Lagi-lagi Aku tersenyum singkat kearahnya. “Terimakasih, Pak.” Bapak itu mengangguk kemudian kembali masuk kedalam mobil.

Aku berjalan penuh semangat masuk kedalam kafe ini. Aku memilih duduk di pojok belakang kafe ini, menunggu dua orang yang akan makan malam bersamaku.

***

ALI

“Kita mau kemana, Li?” tanya Kirun dengan kening yang mengerut. Pasalnya sedari tadi Aku hanya diam dan menyuruhnya mengikuti.

“Makan malam,” jawabku singkat.

“Tumben. Lo sehat ’kan?”

“Bukan Gue. Tapi Prilly!” ketusku. Sungguh! Aku sangat malas berdebat saat ini. Aku masih kesal dengan Prilly. Seharusnya hanya Aku dan dirinya. Tapi dia malah menyuruhku mengajak Kirun!

“Prilly?” Kirun hanya bergumam pelan. Aku menghiraukannya, masih fokus pada jalanan didepan.

“Istri Lo tau aja kalo Gue belum gajian. Rejeki anak sholeh!” Aku sama sekali tidak berniat menanggapi ocehan Kirun.

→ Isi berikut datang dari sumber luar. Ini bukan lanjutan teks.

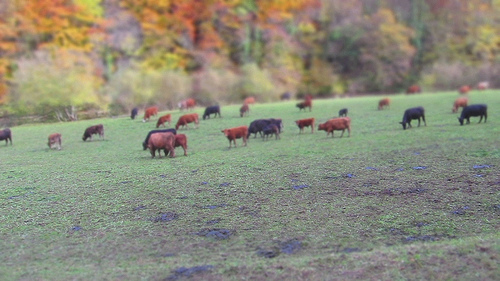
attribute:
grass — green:
[3, 87, 498, 279]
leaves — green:
[397, 24, 431, 71]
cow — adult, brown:
[146, 130, 186, 162]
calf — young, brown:
[324, 109, 354, 139]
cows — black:
[60, 45, 440, 190]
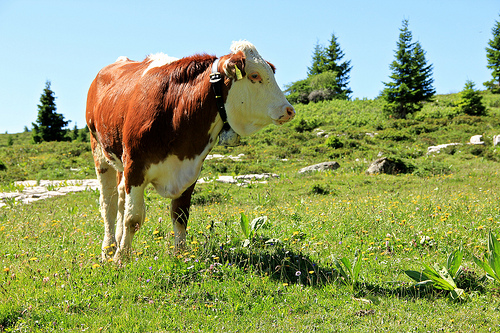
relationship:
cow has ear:
[71, 38, 296, 264] [217, 53, 247, 85]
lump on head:
[234, 25, 276, 57] [211, 34, 299, 151]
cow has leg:
[71, 38, 296, 264] [165, 187, 196, 264]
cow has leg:
[71, 38, 296, 264] [114, 171, 151, 264]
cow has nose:
[71, 38, 296, 264] [284, 105, 296, 122]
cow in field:
[71, 38, 296, 264] [0, 89, 499, 331]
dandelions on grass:
[378, 222, 410, 257] [5, 128, 495, 325]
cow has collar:
[71, 38, 296, 264] [207, 52, 232, 135]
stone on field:
[366, 155, 414, 174] [0, 89, 499, 331]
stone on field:
[468, 133, 484, 145] [0, 89, 499, 331]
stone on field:
[318, 130, 328, 139] [0, 89, 499, 331]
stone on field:
[298, 160, 342, 170] [0, 89, 499, 331]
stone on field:
[424, 141, 464, 152] [0, 89, 499, 331]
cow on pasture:
[71, 38, 296, 264] [332, 93, 485, 288]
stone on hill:
[366, 155, 414, 174] [0, 89, 499, 331]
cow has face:
[71, 35, 323, 260] [212, 25, 313, 170]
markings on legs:
[122, 193, 146, 266] [18, 97, 235, 291]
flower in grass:
[39, 272, 51, 284] [100, 189, 465, 325]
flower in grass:
[307, 267, 313, 274] [100, 189, 465, 325]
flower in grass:
[441, 210, 452, 218] [100, 189, 465, 325]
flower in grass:
[88, 260, 101, 268] [100, 189, 465, 325]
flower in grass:
[292, 267, 302, 277] [100, 189, 465, 325]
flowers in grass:
[0, 225, 205, 275] [264, 227, 371, 330]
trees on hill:
[283, 31, 353, 101] [266, 92, 481, 162]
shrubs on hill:
[369, 89, 494, 131] [301, 98, 475, 330]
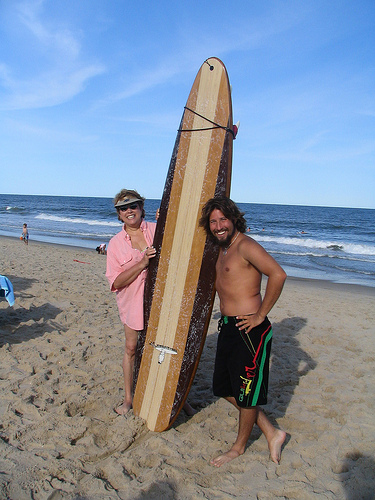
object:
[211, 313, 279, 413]
swim trunks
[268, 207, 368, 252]
ocean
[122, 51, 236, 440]
surfboard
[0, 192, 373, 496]
beach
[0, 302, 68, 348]
shadow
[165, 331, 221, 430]
shadow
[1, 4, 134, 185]
clouds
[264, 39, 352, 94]
clouds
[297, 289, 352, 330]
sand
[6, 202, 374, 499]
ground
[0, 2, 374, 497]
picture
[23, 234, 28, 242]
short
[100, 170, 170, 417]
woman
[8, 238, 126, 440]
coast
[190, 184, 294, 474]
man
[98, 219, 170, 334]
pink shirt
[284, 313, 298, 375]
sand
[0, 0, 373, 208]
blue sky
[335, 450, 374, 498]
shadow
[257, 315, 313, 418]
shadow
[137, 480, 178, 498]
shadow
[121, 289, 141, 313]
pink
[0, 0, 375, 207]
sky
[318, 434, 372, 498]
sand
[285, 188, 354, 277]
water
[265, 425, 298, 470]
foot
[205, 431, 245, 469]
foot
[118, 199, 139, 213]
sunglasses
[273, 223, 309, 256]
waves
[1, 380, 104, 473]
sand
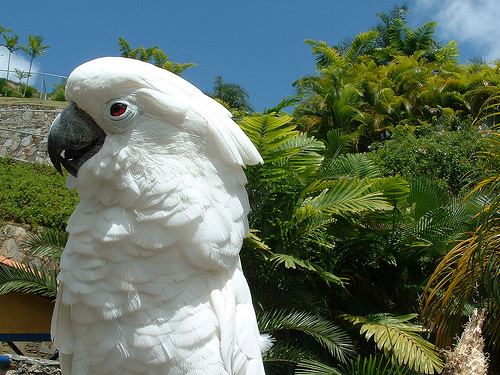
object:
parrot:
[45, 55, 264, 375]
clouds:
[441, 0, 475, 16]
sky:
[0, 3, 499, 112]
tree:
[371, 0, 444, 62]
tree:
[302, 29, 379, 67]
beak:
[47, 102, 106, 178]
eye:
[108, 101, 129, 118]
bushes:
[452, 127, 499, 194]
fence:
[0, 65, 68, 100]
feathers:
[132, 225, 183, 250]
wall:
[7, 107, 48, 164]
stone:
[9, 137, 19, 150]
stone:
[21, 135, 35, 147]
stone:
[26, 147, 38, 156]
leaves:
[357, 192, 384, 200]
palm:
[240, 109, 398, 298]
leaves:
[432, 236, 477, 274]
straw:
[437, 308, 488, 375]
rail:
[0, 68, 67, 80]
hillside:
[0, 92, 67, 286]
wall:
[2, 224, 56, 276]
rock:
[4, 240, 22, 261]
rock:
[2, 225, 27, 242]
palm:
[0, 35, 20, 96]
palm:
[18, 30, 51, 98]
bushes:
[372, 135, 449, 181]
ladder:
[2, 349, 59, 374]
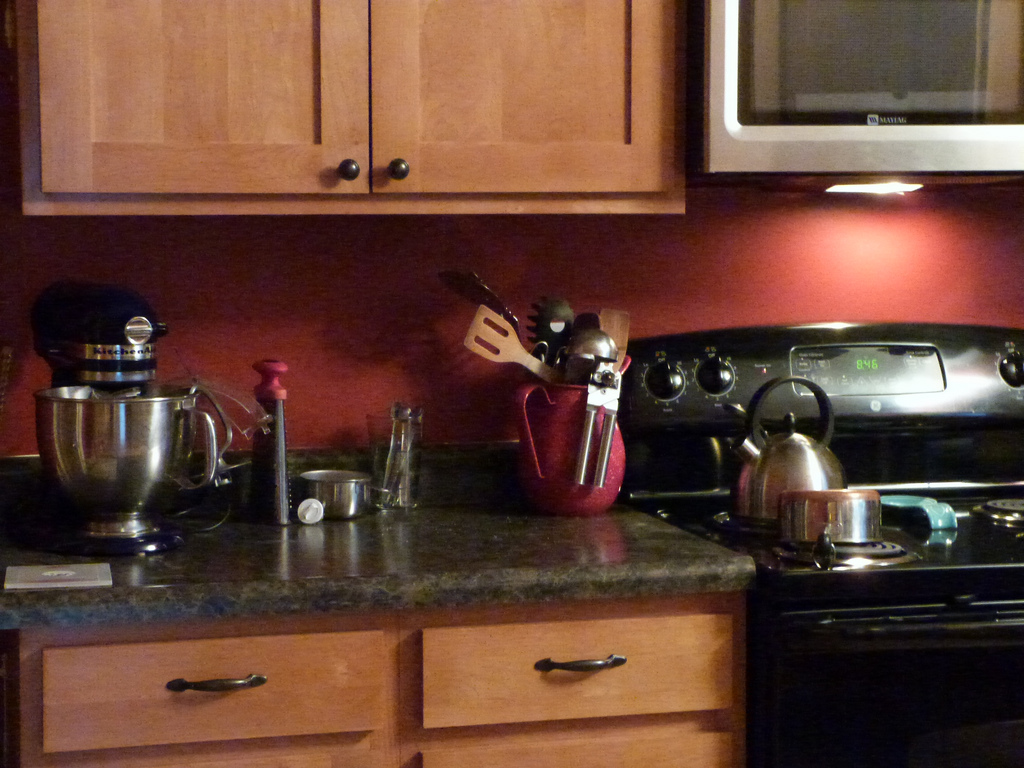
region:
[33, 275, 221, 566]
standing mixer on the counter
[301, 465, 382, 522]
metal measuring cup on the counter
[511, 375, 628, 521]
jug full of cooking utensils on the counter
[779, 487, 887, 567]
small pan on the stovetop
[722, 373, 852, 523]
tea kettle on the stovetop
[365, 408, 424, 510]
glass with spoons on the counter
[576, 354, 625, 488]
can opener in the jug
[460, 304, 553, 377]
wooden spatula in the jug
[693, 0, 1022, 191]
microwave oven above the stovetop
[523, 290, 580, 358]
spaghetti server in the jug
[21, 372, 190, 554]
a bowl is color silver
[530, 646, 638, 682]
a handle is black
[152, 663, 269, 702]
a handle is black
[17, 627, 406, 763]
a drawer under a counter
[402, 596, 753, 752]
a drawer under a counter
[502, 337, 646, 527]
a jar is color pink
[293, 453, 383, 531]
a bowl is silver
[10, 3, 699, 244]
the cabin is color brown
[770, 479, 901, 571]
the pot on the burner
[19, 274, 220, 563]
stand mixer on the counter top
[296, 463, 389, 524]
measuring cup on the counter top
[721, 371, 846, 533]
silver tea kettle on the stove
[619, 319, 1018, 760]
black electric stove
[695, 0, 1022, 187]
stainless steel microwave above a stove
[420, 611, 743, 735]
wooden brown drawer in a kitchen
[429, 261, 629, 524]
red container holding several utensils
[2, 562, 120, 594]
dvd case on the counter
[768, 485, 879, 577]
saucepan sitting upside down on the stove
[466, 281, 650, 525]
Red jug holding kitchen utensils.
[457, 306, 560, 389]
Spatula for cooking food.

Tanpa sadar, mobilku sudah mendarat didepan kafe historiya. Tanpa berucap apapun, Aku langsung turun begitu saja, meninggalkan Kirun yang masih ada di dalam mobil.

Mataku menyusuri sekeliling tempat ini. Mencari sosok yang sangat kurindukan. Nah! Aku menemukannya sedang duduk sendirian dipojok belakang.

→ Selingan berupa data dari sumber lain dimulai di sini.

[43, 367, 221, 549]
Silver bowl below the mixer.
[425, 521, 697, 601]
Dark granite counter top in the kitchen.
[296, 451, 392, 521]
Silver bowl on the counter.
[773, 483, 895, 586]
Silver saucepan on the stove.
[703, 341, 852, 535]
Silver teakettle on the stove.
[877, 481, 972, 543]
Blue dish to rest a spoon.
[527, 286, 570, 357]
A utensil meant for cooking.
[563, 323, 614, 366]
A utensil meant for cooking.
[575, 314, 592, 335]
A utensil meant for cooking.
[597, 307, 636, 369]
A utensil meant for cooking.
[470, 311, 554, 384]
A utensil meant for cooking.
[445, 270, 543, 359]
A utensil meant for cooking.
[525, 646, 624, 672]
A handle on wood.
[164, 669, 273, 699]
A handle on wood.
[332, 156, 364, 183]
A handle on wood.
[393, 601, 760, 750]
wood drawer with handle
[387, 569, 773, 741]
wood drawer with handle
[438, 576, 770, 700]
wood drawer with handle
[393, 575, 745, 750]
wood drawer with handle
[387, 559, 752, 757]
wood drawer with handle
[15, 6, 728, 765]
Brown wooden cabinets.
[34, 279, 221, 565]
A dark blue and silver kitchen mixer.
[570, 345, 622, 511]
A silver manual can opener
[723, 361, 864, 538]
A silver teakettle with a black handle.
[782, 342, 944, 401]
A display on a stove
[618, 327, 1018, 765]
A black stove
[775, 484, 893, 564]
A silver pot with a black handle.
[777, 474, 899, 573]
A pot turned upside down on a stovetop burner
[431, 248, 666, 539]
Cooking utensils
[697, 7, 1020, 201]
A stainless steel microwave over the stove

“Sayang..” panggilku pelan. Namun masih bisa didengar olehnya. Buktinya dia yang sedang duduk membelakangiku, sekarang berbalik menatapku. Senyum indahnya terukir begitu manis dibibir mungilnya. Aku membalasnya dengan senyum terbaikku. Kulihat Prilly bangkit dari duduknya menghampiriku.

Shit! Dia melewatiku! Aku menoleh cepat kebelakang. Prilly sedang bergelayut manja di lengan Kirun.

“Akhirnya, Kakak datang juga.” Prilly menarik lengan Kirun agar duduk disampingnya. Berjalan begitu tenang melewatiku yang masih mematung.